Görev Listesi:
1) Kaynak metnin "Genelde sağın bu" ile başlayıp "bir sonuç olacaktır." sözlerine kadar süren bölümünü, "neoliberalizmin" yerine "kapitalizmin" koyarak yeniden yazın.
2) Aşağıdaki ifadeler kaynak metinle uyuşuyor mu? Her biri için evet ya da hayır deyip metinden belirleyici sözleri aynen alıntılayın.
(a) Seçimlerden hemen sonra Trump'a karşı tepkiler gösterilmiştir.
(b) TC'de bu akıl sağlıklı bir biçimde öne geçmiştir.
(c) Yükselen dalganın Avrupa'daki benzer hareketleri yüreklendirmesi kaçınılmazdır.

Kaynak Metin:

Genelde sağın bu öne geçişinin ezilen sınıflar açısından bir alarm karakteri taşıdığını da unutmamak gerekiyor. Her ne kadar TC’de böyle bir akıl henüz sağlıklı bir biçimde öne geçmiş olmasa da seçimlerin hemen ardından Trump’a karşı gösterilen tepkiler yığınların ortaya çıkan sonuçları sessiz sadasız kabullenmeyeceklerini ve yalan söylemekte RTE’den hiç geri kalmayan Trump’ın sahte yüzünü sergilemeye kararlı olduklarını göstermektedir.
Ancak, nasıl Birleşik Kırallık’ta brexit ulusal devlete daha sıkı sarılma rüzgarının gücünü göstermişse, bunun Atlantiği aşıp neoliberalizmin yarattığı sorunların altında ezilen Amerikalı kitlelerin bilincinde de bir etki yaratmış olduğunu göz önünde bulundurmak gerekiyor. Şimdi yükselen bu dalganın yeniden dönüp Avrupa’daki benzer hareketleri yüreklendirmesi kaçınılmaz bir sonuç olacaktır.

Grafik anlama verileri
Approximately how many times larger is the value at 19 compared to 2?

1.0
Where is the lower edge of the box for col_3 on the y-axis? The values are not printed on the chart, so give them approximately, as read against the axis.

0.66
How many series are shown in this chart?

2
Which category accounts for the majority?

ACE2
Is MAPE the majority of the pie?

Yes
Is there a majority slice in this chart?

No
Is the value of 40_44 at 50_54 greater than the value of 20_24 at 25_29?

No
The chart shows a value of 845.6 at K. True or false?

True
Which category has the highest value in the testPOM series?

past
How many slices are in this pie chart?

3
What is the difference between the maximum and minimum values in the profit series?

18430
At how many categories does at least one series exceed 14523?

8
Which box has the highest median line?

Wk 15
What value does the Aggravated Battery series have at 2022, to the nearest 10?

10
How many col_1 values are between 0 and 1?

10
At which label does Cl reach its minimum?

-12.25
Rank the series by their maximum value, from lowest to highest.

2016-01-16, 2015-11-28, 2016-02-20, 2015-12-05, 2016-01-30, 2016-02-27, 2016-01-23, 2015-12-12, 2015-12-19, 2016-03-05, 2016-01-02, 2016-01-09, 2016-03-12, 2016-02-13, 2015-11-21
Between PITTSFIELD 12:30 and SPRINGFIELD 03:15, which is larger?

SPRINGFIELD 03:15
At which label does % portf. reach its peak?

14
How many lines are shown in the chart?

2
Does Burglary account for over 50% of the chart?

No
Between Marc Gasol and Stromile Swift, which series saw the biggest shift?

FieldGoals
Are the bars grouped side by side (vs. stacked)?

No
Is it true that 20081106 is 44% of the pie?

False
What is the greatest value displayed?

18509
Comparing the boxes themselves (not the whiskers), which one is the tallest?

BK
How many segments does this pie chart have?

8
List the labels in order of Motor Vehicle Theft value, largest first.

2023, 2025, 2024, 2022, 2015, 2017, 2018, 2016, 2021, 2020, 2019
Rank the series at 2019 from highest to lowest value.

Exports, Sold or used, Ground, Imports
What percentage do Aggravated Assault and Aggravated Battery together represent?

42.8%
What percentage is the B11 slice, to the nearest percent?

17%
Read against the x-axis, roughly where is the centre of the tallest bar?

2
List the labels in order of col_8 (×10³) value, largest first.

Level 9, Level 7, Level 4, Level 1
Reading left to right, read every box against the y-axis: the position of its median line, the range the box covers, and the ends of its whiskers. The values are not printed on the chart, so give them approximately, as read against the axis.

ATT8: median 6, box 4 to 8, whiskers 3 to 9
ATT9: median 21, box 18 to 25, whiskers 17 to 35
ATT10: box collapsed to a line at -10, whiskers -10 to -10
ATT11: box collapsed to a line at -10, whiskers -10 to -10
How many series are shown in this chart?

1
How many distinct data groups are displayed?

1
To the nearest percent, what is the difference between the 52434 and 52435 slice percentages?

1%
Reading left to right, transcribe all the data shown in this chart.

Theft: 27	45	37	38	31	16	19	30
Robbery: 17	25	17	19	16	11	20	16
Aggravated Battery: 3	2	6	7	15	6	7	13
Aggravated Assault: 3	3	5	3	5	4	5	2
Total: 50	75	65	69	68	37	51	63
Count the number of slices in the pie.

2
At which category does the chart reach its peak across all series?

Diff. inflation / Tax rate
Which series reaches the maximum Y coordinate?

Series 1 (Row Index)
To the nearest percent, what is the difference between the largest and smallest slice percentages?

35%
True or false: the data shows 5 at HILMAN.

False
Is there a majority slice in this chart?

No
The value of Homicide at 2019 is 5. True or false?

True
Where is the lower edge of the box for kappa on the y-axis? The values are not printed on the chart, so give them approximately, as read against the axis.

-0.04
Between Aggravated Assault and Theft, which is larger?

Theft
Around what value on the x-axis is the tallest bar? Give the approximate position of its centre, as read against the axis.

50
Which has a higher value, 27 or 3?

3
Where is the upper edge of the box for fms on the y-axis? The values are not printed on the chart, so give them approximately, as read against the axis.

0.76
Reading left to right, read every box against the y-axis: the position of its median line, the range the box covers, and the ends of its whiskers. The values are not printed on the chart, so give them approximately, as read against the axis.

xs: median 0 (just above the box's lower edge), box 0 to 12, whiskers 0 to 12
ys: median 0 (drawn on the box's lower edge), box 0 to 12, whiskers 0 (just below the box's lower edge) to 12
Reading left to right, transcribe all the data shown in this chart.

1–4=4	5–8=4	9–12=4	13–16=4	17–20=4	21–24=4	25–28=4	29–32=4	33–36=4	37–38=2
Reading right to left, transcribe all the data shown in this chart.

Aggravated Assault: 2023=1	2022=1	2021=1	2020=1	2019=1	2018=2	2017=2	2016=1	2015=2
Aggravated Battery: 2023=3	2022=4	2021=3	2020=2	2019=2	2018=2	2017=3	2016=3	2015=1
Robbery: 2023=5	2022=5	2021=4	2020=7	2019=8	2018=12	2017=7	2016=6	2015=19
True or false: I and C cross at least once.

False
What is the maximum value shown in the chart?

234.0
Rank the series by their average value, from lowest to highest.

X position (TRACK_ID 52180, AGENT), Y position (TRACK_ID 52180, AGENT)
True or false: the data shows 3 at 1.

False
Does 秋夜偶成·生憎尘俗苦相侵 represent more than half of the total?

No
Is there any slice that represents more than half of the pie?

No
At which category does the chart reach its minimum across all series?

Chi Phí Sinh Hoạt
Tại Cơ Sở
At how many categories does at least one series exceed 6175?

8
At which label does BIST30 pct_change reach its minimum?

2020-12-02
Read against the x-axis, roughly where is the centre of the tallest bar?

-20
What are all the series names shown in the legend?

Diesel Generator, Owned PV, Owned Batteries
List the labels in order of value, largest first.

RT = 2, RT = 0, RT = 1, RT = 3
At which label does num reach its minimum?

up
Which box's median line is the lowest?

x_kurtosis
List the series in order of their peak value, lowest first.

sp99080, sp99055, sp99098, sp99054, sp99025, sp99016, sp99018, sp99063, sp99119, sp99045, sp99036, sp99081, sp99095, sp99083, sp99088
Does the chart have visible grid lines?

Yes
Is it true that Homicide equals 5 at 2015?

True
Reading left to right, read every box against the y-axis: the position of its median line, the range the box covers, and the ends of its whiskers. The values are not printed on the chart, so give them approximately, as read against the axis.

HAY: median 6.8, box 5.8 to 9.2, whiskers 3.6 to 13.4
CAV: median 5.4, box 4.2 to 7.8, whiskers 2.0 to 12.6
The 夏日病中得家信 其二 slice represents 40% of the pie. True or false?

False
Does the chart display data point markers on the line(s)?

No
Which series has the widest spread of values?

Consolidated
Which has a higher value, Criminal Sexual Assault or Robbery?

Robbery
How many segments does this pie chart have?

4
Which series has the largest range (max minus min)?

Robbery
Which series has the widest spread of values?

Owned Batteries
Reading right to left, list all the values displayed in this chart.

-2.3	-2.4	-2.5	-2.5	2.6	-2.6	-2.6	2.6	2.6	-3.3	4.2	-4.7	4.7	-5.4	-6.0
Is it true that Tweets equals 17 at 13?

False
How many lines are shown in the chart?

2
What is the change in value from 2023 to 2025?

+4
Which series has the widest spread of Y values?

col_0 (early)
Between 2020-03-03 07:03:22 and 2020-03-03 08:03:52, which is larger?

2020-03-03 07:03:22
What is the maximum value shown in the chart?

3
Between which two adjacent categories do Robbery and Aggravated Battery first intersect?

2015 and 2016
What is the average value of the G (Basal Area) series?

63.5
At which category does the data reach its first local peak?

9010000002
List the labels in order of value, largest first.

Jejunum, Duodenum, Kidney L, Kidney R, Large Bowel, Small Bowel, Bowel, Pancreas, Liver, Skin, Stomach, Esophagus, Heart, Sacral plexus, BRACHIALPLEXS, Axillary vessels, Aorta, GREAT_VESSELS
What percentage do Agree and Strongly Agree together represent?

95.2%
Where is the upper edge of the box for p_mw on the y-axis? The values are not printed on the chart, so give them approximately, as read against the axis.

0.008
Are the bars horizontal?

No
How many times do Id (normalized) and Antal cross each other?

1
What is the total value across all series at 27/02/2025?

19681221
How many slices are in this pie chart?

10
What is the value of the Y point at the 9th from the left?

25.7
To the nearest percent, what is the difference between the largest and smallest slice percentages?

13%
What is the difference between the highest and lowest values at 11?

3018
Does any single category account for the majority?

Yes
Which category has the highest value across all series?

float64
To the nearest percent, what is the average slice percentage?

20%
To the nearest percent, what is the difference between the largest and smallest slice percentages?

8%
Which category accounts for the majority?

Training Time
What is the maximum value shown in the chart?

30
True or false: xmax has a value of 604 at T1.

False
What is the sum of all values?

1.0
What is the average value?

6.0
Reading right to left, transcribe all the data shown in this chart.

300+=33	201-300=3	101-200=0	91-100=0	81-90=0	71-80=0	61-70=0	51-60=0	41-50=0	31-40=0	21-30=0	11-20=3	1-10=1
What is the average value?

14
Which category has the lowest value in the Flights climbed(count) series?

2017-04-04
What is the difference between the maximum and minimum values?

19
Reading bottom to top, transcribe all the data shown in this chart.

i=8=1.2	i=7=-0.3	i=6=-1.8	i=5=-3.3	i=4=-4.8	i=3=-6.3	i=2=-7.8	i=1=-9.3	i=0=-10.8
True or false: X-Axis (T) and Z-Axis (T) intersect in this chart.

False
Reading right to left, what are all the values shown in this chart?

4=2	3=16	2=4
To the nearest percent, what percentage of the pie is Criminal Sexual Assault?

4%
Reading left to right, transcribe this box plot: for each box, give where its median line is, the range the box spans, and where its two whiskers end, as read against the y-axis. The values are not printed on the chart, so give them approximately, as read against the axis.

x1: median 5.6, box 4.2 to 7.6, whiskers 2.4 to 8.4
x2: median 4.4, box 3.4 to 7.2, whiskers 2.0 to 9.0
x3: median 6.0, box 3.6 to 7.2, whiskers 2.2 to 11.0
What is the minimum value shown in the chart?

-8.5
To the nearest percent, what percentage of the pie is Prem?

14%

Alıştırma Yanıtları:
1)
Genelde sağın bu öne geçişinin ezilen sınıflar açısından bir alarm karakteri taşıdığını da unutmamak gerekiyor. Her ne kadar TC’de böyle bir akıl henüz sağlıklı bir biçimde öne geçmiş olmasa da seçimlerin hemen ardından Trump’a karşı gösterilen tepkiler yığınların ortaya çıkan sonuçları sessiz sadasız kabullenmeyeceklerini ve yalan söylemekte RTE’den hiç geri kalmayan Trump’ın sahte yüzünü sergilemeye kararlı olduklarını göstermektedir.
Ancak, nasıl Birleşik Kırallık’ta brexit ulusal devlete daha sıkı sarılma rüzgarının gücünü göstermişse, bunun Atlantiği aşıp kapitalizmin yarattığı sorunların altında ezilen Amerikalı kitlelerin bilincinde de bir etki yaratmış olduğunu göz önünde bulundurmak gerekiyor. Şimdi yükselen bu dalganın yeniden dönüp Avrupa’daki benzer hareketleri yüreklendirmesi kaçınılmaz bir sonuç olacaktır.

2)
(a) Evet: "seçimlerin hemen ardından Trump’a karşı gösterilen tepkiler"
(b) Hayır: "Her ne kadar TC’de böyle bir akıl henüz sağlıklı bir biçimde öne geçmiş olmasa da"
(c) Evet: "Şimdi yükselen bu dalganın yeniden dönüp Avrupa’daki benzer hareketleri yüreklendirmesi kaçınılmaz bir sonuç olacaktır."